A Igreja ensina que, apesar dos crimes cometidos, a graça divina pode recuperar a dignidade humana. Lembra o ensinamento do Evangelho: “resgatar os cativos” (cfr. Lc 4, 18), não apenas da cadeia material, mas também da prisão interior, que os liga aos desvios sociais. De acordo com psicanalistas e sociólogos, dentre eles, o padre Bruno Trombetta (ex-coordenador da pastoral carcerária do Rio de Janeiro) “os mais extremados com o problema podem carregar em sua consciência a culpa ou o remorso de não ter sabido educar as pessoas, representadas nos apenados. Partem para um veemente libelo, que se torna muito mais a própria defesa, do que a dos presos”.

Todos são filhos de Deus. Há aqueles que questionam com sinceridade e retidão: a vida de milhões de desempregados, doentes, idosos, desassistidos... (que contribuíram ou ainda contribuem para o Estado) não deveria ter prioridade no debate nacional? Outros se interrogam: se o Estado não funciona para os cidadãos que trabalham, como há de ser para os presos? Por outro lado, existe uma pergunta que não se cala: que tratamento é dado às famílias dos que sofreram assaltos, torturas, estupros ou homicídios? O cardeal Evaristo Arns, na homilia da missa celebrada pelos mortos no motim de um presídio paulista, lembrou: “Choramos hoje nossos irmãos massacrados. Mas, não podemos ignorar as lágrimas de tantos órfãos e viúvas, suas vítimas”! O sociólogo François Houtart, em conferência na PUC/SP, exclamou: “Somos tentados às vezes a nos comover facilmente diante de algumas minorias. Isto é necessário. Mas, não podemos deixar sem resposta uma multidão que nos cobra direitos, sim direitos humanos”!

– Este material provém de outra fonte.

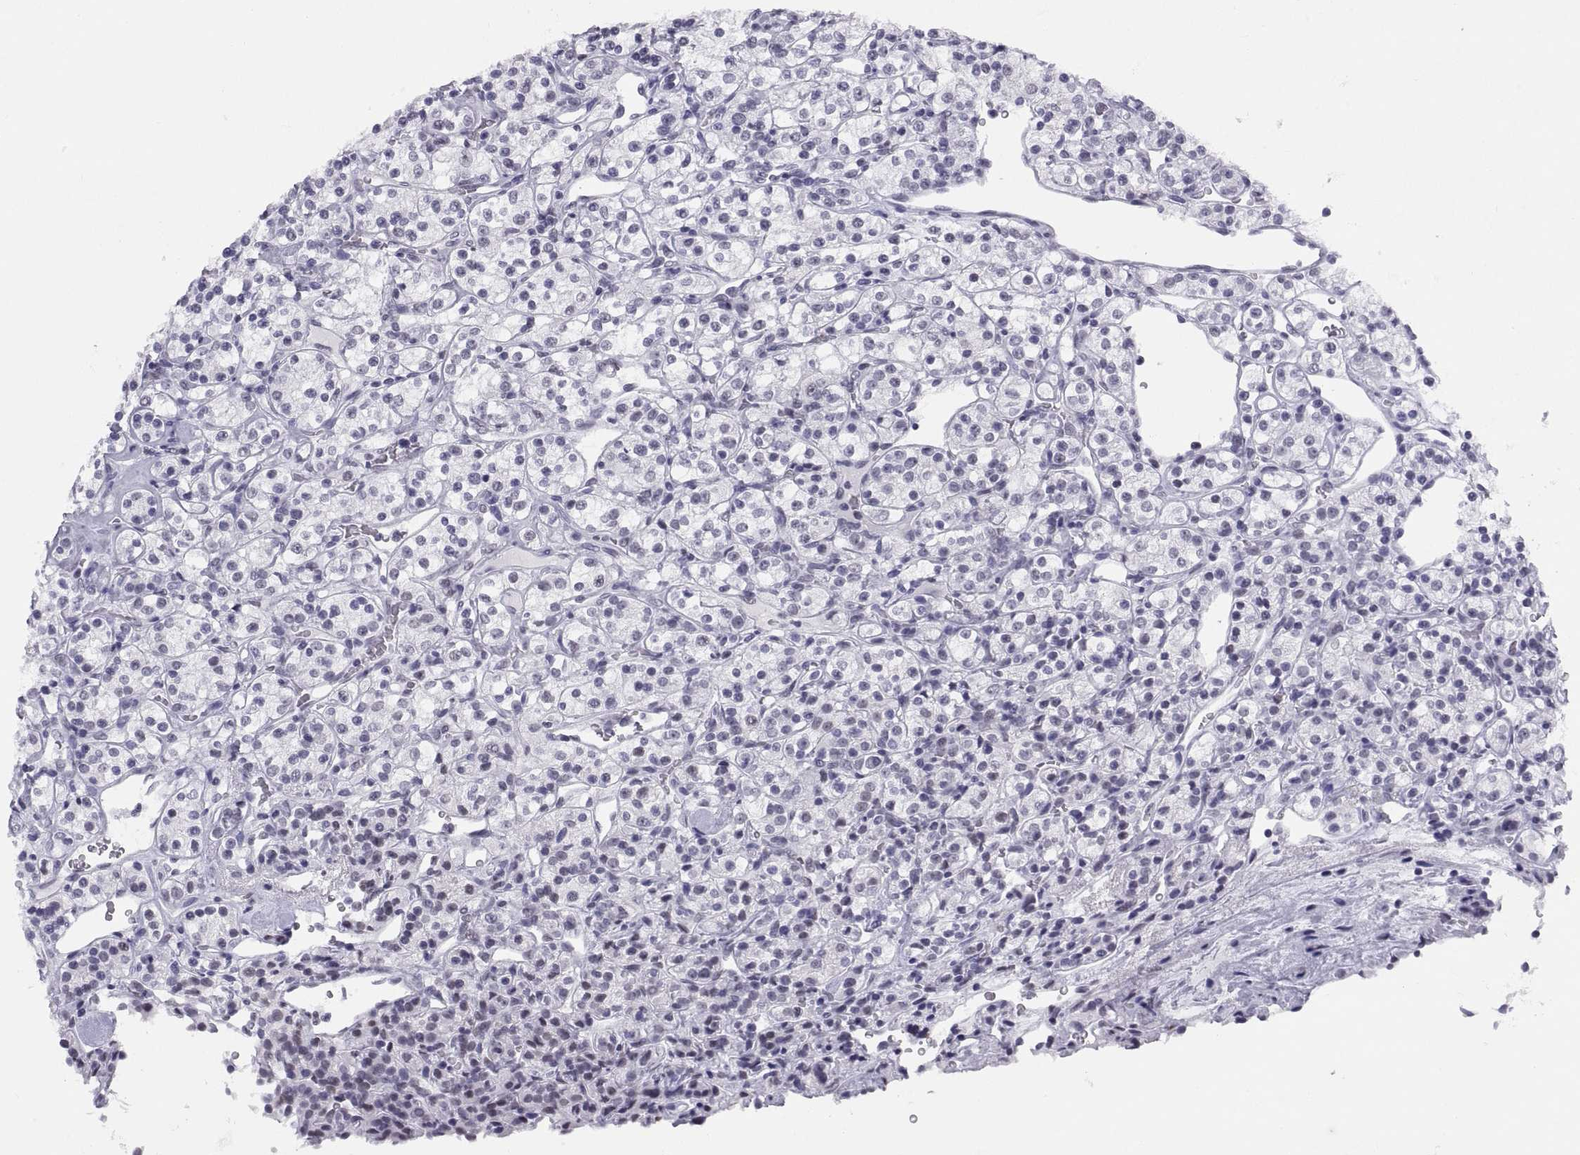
{"staining": {"intensity": "negative", "quantity": "none", "location": "none"}, "tissue": "renal cancer", "cell_type": "Tumor cells", "image_type": "cancer", "snomed": [{"axis": "morphology", "description": "Adenocarcinoma, NOS"}, {"axis": "topography", "description": "Kidney"}], "caption": "This photomicrograph is of adenocarcinoma (renal) stained with IHC to label a protein in brown with the nuclei are counter-stained blue. There is no staining in tumor cells. (Brightfield microscopy of DAB immunohistochemistry (IHC) at high magnification).", "gene": "NEUROD6", "patient": {"sex": "male", "age": 77}}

Quem luta por justiça, igualdade e melhores condições de vida, está ficando cético e cansado de batalhar em vão, enquanto os vilões continuam impunes. Parece que assistimos o enterro do aforisma: “O crime não compensa”. Oportunas e atuais as palavras de Ruy Barbosa: “De tanto ver... prosperar a desonra... crescer a injustiça... agigantarem-se os poderes nas mãos dos maus, o homem chega a desanimar da virtude, a rir-se da honra, a ter vergonha de ser honesto”.